## The data:
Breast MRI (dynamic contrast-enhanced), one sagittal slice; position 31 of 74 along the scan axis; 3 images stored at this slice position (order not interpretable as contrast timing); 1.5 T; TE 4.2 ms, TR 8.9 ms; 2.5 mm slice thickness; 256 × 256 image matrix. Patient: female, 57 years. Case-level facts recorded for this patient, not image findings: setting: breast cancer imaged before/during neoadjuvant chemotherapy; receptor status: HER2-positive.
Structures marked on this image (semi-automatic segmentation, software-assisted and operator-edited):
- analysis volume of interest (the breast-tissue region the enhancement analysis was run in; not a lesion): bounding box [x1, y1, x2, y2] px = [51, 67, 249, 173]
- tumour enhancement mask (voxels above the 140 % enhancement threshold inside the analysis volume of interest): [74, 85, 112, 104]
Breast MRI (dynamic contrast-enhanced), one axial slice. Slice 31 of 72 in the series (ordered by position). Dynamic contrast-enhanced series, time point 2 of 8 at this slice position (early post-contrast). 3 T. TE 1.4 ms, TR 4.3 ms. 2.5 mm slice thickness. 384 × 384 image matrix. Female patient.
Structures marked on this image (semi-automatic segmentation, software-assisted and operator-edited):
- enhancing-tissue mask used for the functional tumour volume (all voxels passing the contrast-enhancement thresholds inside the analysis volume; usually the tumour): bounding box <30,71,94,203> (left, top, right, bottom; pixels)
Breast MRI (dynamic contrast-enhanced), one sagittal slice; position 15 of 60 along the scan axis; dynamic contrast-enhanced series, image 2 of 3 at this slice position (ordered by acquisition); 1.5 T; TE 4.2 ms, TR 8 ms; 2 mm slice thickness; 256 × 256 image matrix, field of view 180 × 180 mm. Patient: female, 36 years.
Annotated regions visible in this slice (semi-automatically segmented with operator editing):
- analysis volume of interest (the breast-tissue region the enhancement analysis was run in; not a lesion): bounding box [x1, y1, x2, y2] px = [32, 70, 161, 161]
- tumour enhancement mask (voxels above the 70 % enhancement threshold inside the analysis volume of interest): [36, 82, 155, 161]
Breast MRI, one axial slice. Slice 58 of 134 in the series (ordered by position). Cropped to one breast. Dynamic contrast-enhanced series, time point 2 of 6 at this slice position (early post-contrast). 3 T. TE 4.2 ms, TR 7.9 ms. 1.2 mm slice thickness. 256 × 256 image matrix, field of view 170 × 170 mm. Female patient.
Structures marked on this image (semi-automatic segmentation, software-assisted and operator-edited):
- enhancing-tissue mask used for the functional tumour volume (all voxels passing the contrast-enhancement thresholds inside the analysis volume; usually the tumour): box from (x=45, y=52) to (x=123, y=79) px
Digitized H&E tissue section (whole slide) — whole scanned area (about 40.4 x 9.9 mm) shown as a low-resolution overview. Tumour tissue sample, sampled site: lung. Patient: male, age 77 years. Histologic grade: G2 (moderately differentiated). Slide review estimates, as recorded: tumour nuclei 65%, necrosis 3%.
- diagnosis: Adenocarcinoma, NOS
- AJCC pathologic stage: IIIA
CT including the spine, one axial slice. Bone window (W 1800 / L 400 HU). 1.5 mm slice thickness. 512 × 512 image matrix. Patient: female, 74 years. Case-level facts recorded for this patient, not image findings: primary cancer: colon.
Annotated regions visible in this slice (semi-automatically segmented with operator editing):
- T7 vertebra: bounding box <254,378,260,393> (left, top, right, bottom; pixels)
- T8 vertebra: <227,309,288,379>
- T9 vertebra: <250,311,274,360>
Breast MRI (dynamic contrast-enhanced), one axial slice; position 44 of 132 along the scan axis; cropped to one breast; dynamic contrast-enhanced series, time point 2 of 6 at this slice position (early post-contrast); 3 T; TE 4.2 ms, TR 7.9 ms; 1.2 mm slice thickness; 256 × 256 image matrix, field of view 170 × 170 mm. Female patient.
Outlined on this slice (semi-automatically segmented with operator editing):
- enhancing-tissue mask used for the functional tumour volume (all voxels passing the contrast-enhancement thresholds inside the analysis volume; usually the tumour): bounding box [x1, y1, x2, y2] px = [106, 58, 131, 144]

## What you are asked to do:
The response should be every record above restated exactly.

## Solution to the exercise:
Breast MRI (dynamic contrast-enhanced), one sagittal slice; position 31 of 74 along the scan axis; 3 images stored at this slice position (order not interpretable as contrast timing); 1.5 T; TE 4.2 ms, TR 8.9 ms; 2.5 mm slice thickness; 256 × 256 image matrix. Patient: female, 57 years. Case-level facts recorded for this patient, not image findings: setting: breast cancer imaged before/during neoadjuvant chemotherapy; receptor status: HER2-positive.
Structures marked on this image (semi-automatic segmentation, software-assisted and operator-edited):
- analysis volume of interest (the breast-tissue region the enhancement analysis was run in; not a lesion): bounding box [x1, y1, x2, y2] px = [51, 67, 249, 173]
- tumour enhancement mask (voxels above the 140 % enhancement threshold inside the analysis volume of interest): [74, 85, 112, 104]
Breast MRI (dynamic contrast-enhanced), one axial slice. Slice 31 of 72 in the series (ordered by position). Dynamic contrast-enhanced series, time point 2 of 8 at this slice position (early post-contrast). 3 T. TE 1.4 ms, TR 4.3 ms. 2.5 mm slice thickness. 384 × 384 image matrix. Female patient.
Structures marked on this image (semi-automatic segmentation, software-assisted and operator-edited):
- enhancing-tissue mask used for the functional tumour volume (all voxels passing the contrast-enhancement thresholds inside the analysis volume; usually the tumour): bounding box <30,71,94,203> (left, top, right, bottom; pixels)
Breast MRI (dynamic contrast-enhanced), one sagittal slice; position 15 of 60 along the scan axis; dynamic contrast-enhanced series, image 2 of 3 at this slice position (ordered by acquisition); 1.5 T; TE 4.2 ms, TR 8 ms; 2 mm slice thickness; 256 × 256 image matrix, field of view 180 × 180 mm. Patient: female, 36 years.
Annotated regions visible in this slice (semi-automatically segmented with operator editing):
- analysis volume of interest (the breast-tissue region the enhancement analysis was run in; not a lesion): bounding box [x1, y1, x2, y2] px = [32, 70, 161, 161]
- tumour enhancement mask (voxels above the 70 % enhancement threshold inside the analysis volume of interest): [36, 82, 155, 161]
Breast MRI, one axial slice. Slice 58 of 134 in the series (ordered by position). Cropped to one breast. Dynamic contrast-enhanced series, time point 2 of 6 at this slice position (early post-contrast). 3 T. TE 4.2 ms, TR 7.9 ms. 1.2 mm slice thickness. 256 × 256 image matrix, field of view 170 × 170 mm. Female patient.
Structures marked on this image (semi-automatic segmentation, software-assisted and operator-edited):
- enhancing-tissue mask used for the functional tumour volume (all voxels passing the contrast-enhancement thresholds inside the analysis volume; usually the tumour): box from (x=45, y=52) to (x=123, y=79) px
Digitized H&E tissue section (whole slide) — whole scanned area (about 40.4 x 9.9 mm) shown as a low-resolution overview. Tumour tissue sample, sampled site: lung. Patient: male, age 77 years. Histologic grade: G2 (moderately differentiated). Slide review estimates, as recorded: tumour nuclei 65%, necrosis 3%.
- diagnosis: Adenocarcinoma, NOS
- AJCC pathologic stage: IIIA
CT including the spine, one axial slice. Bone window (W 1800 / L 400 HU). 1.5 mm slice thickness. 512 × 512 image matrix. Patient: female, 74 years. Case-level facts recorded for this patient, not image findings: primary cancer: colon.
Annotated regions visible in this slice (semi-automatically segmented with operator editing):
- T7 vertebra: bounding box <254,378,260,393> (left, top, right, bottom; pixels)
- T8 vertebra: <227,309,288,379>
- T9 vertebra: <250,311,274,360>
Breast MRI (dynamic contrast-enhanced), one axial slice; position 44 of 132 along the scan axis; cropped to one breast; dynamic contrast-enhanced series, time point 2 of 6 at this slice position (early post-contrast); 3 T; TE 4.2 ms, TR 7.9 ms; 1.2 mm slice thickness; 256 × 256 image matrix, field of view 170 × 170 mm. Female patient.
Outlined on this slice (semi-automatically segmented with operator editing):
- enhancing-tissue mask used for the functional tumour volume (all voxels passing the contrast-enhancement thresholds inside the analysis volume; usually the tumour): bounding box [x1, y1, x2, y2] px = [106, 58, 131, 144]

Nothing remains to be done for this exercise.